Write $\frac {1} {z ^ 3-iz ^ 2-z + i} $ in series of powers in a neighborhood of zero.
Idea: $\frac {1} {z ^ 3-iz ^ 2-z + i} = \frac {1} {-z^2(i-z)+(i-z)}= \frac {1} {(i-z)(1-z^2)}= \frac{a}{i-z}+ \frac{bz+c}{1-z^2}$ But I don't know how to continue, can anyone help me? Please
Thanks
On
With your approach:
$\dfrac{a}{i-z}+ \dfrac{bz+c}{1-z^2}=-ia\left(\dfrac{1}{1-(-iz)}\right)+(bz+c)\left(\dfrac{1}{1-z^2}\right) \\=\dfrac{-i}{2}\left(\dfrac{1}{1-(-iz)}\right)+(z+i)\left(\dfrac{1}{1-z^2}\right)$
Then just apply $\frac{1}{1-z^k}=\sum_{n=0}^{\infty}z^{kn}$, which works as $z$ is assumed to be in the neighborhood of zero.
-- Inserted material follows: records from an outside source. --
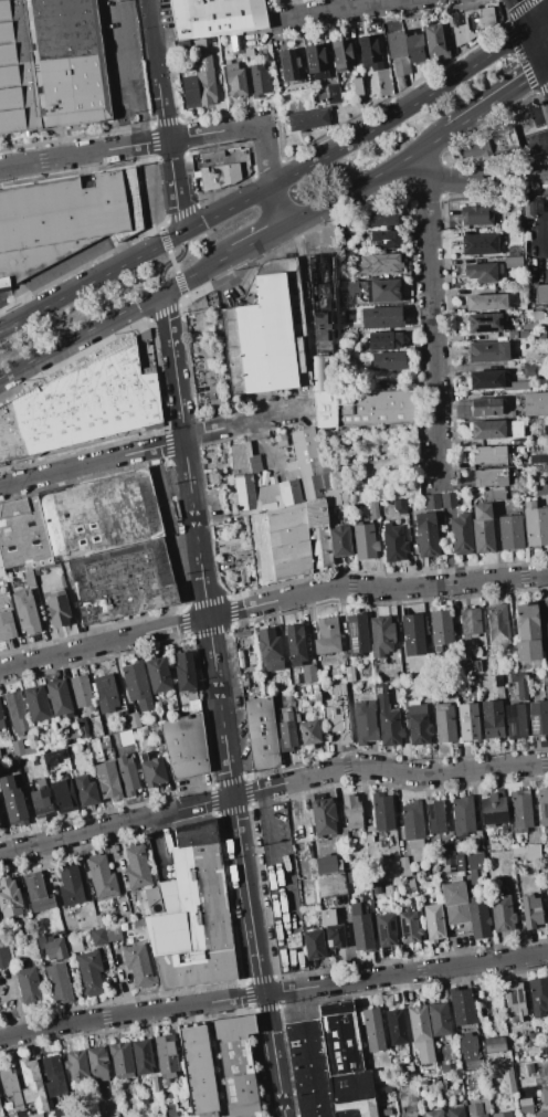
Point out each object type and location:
road: (545, 4)
road: (333, 8)
road: (519, 14)
building: (485, 17)
building: (216, 18)
road: (536, 20)
building: (471, 24)
building: (456, 27)
traffic signals: (525, 28)
building: (434, 43)
building: (235, 45)
building: (415, 48)
building: (261, 51)
building: (248, 52)
building: (369, 52)
building: (397, 53)
road: (537, 53)
building: (342, 56)
building: (316, 62)
building: (50, 65)
building: (289, 65)
road: (545, 65)
traffic signals: (543, 67)
road: (129, 72)
building: (235, 80)
building: (258, 80)
building: (206, 87)
building: (358, 89)
building: (190, 90)
building: (333, 93)
road: (496, 99)
road: (528, 105)
road: (163, 117)
building: (308, 119)
parking lot: (531, 130)
road: (159, 140)
building: (502, 140)
road: (218, 159)
road: (419, 167)
road: (487, 177)
building: (212, 178)
road: (364, 181)
road: (268, 188)
road: (275, 208)
building: (527, 209)
building: (477, 215)
building: (385, 216)
building: (63, 219)
building: (385, 238)
road: (256, 241)
building: (480, 243)
building: (512, 250)
road: (170, 261)
road: (172, 261)
building: (512, 261)
building: (378, 264)
building: (482, 271)
building: (347, 287)
building: (382, 290)
building: (540, 294)
building: (485, 302)
building: (321, 307)
building: (345, 309)
road: (116, 314)
building: (538, 316)
building: (382, 317)
building: (484, 323)
road: (431, 329)
building: (266, 332)
building: (512, 333)
building: (349, 334)
building: (539, 335)
building: (383, 341)
building: (488, 351)
building: (387, 361)
building: (535, 370)
building: (317, 373)
building: (494, 381)
building: (535, 403)
building: (81, 405)
building: (363, 407)
building: (486, 407)
building: (509, 414)
road: (241, 426)
building: (496, 429)
building: (279, 435)
building: (382, 443)
building: (490, 455)
building: (534, 459)
road: (91, 463)
building: (490, 477)
building: (541, 489)
building: (493, 494)
building: (448, 500)
building: (431, 502)
building: (399, 506)
building: (373, 509)
building: (285, 511)
building: (77, 522)
building: (535, 523)
building: (483, 528)
building: (510, 532)
building: (339, 534)
building: (461, 534)
building: (427, 537)
building: (365, 542)
building: (394, 542)
building: (242, 544)
building: (243, 576)
building: (123, 580)
road: (271, 601)
road: (544, 606)
building: (57, 610)
building: (25, 612)
building: (470, 623)
building: (6, 625)
building: (497, 625)
building: (440, 629)
building: (527, 632)
building: (357, 634)
building: (412, 634)
building: (327, 636)
building: (295, 644)
building: (384, 645)
building: (459, 645)
building: (269, 649)
building: (461, 663)
building: (475, 666)
building: (185, 671)
building: (308, 674)
building: (349, 674)
building: (158, 675)
building: (544, 677)
building: (137, 685)
building: (450, 688)
building: (379, 690)
building: (81, 691)
building: (315, 692)
building: (105, 693)
building: (191, 695)
building: (58, 697)
building: (36, 703)
road: (218, 704)
building: (318, 710)
building: (16, 712)
building: (339, 714)
building: (538, 718)
building: (492, 719)
building: (1, 720)
building: (123, 720)
building: (134, 720)
building: (363, 720)
building: (515, 721)
building: (468, 722)
building: (105, 724)
building: (389, 724)
building: (444, 724)
building: (417, 725)
building: (85, 727)
building: (260, 732)
building: (309, 732)
building: (286, 736)
building: (126, 737)
building: (74, 738)
building: (186, 744)
building: (105, 745)
building: (76, 746)
building: (21, 749)
building: (0, 758)
building: (54, 758)
building: (21, 769)
building: (152, 771)
building: (127, 775)
building: (107, 778)
road: (271, 785)
building: (86, 791)
building: (64, 793)
building: (42, 799)
building: (13, 802)
building: (543, 806)
building: (494, 808)
building: (522, 810)
building: (351, 811)
building: (382, 811)
building: (462, 815)
building: (323, 816)
building: (434, 816)
building: (412, 823)
building: (342, 834)
building: (368, 838)
road: (270, 844)
building: (527, 852)
building: (448, 854)
building: (469, 860)
building: (327, 864)
building: (136, 867)
building: (404, 867)
building: (102, 876)
building: (472, 877)
building: (70, 884)
building: (332, 886)
building: (379, 891)
building: (547, 891)
building: (38, 892)
building: (10, 897)
building: (153, 897)
building: (454, 904)
building: (119, 906)
building: (532, 912)
building: (501, 913)
building: (194, 915)
building: (327, 917)
building: (478, 918)
building: (138, 922)
building: (433, 922)
building: (408, 925)
building: (360, 927)
building: (386, 930)
building: (113, 933)
building: (335, 935)
building: (98, 936)
building: (75, 944)
building: (52, 945)
building: (313, 945)
building: (5, 957)
building: (138, 964)
building: (89, 973)
building: (61, 982)
building: (28, 985)
road: (273, 991)
building: (538, 996)
building: (514, 1001)
building: (461, 1007)
building: (439, 1020)
building: (418, 1024)
building: (396, 1027)
building: (373, 1030)
building: (495, 1044)
building: (468, 1049)
building: (546, 1050)
building: (344, 1053)
building: (164, 1056)
building: (142, 1057)
building: (547, 1058)
building: (121, 1060)
building: (499, 1061)
building: (97, 1063)
building: (77, 1068)
building: (308, 1068)
building: (530, 1068)
building: (444, 1069)
building: (218, 1070)
building: (409, 1072)
building: (55, 1078)
building: (508, 1079)
building: (157, 1084)
building: (32, 1085)
building: (432, 1085)
building: (12, 1090)
building: (544, 1094)
building: (525, 1105)
building: (356, 1108)
building: (171, 1110)
building: (475, 1110)
building: (455, 1112)
building: (433, 1113)
building: (410, 1114)
building: (502, 1114)
building: (541, 1114)
building: (37, 1115)
building: (395, 1116)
Note that you can simplify furher:
$$\dfrac {1} {(i-z)(1-z^2)}=\dfrac {a} {i-z}+\dfrac{b}{1-z}+\dfrac{c}{1+z}.$$
This might although not be necessary.
Your idea in fine. We have\begin{align}\frac1{z^3-iz^2-z+i}&=\frac12\times\left(\frac1{i-z}-\frac{z+i}{1-z^2}\right)\\&=\frac{-i}2\times\frac1{1+iz}-\frac12\times\frac{z+i}{1-z^2}\\&=-\frac i2\left(1-iz-z^2+iz^3+z^4+\cdots\right)-\frac{z+i}2\left(1+z^2+z^4+z^6+\cdots\right)\\&=-\frac i2\left(1-iz-z^2+iz^3+z^4+\cdots\right)-\frac12(i+z+iz^2+z^3+\cdots)\end{align}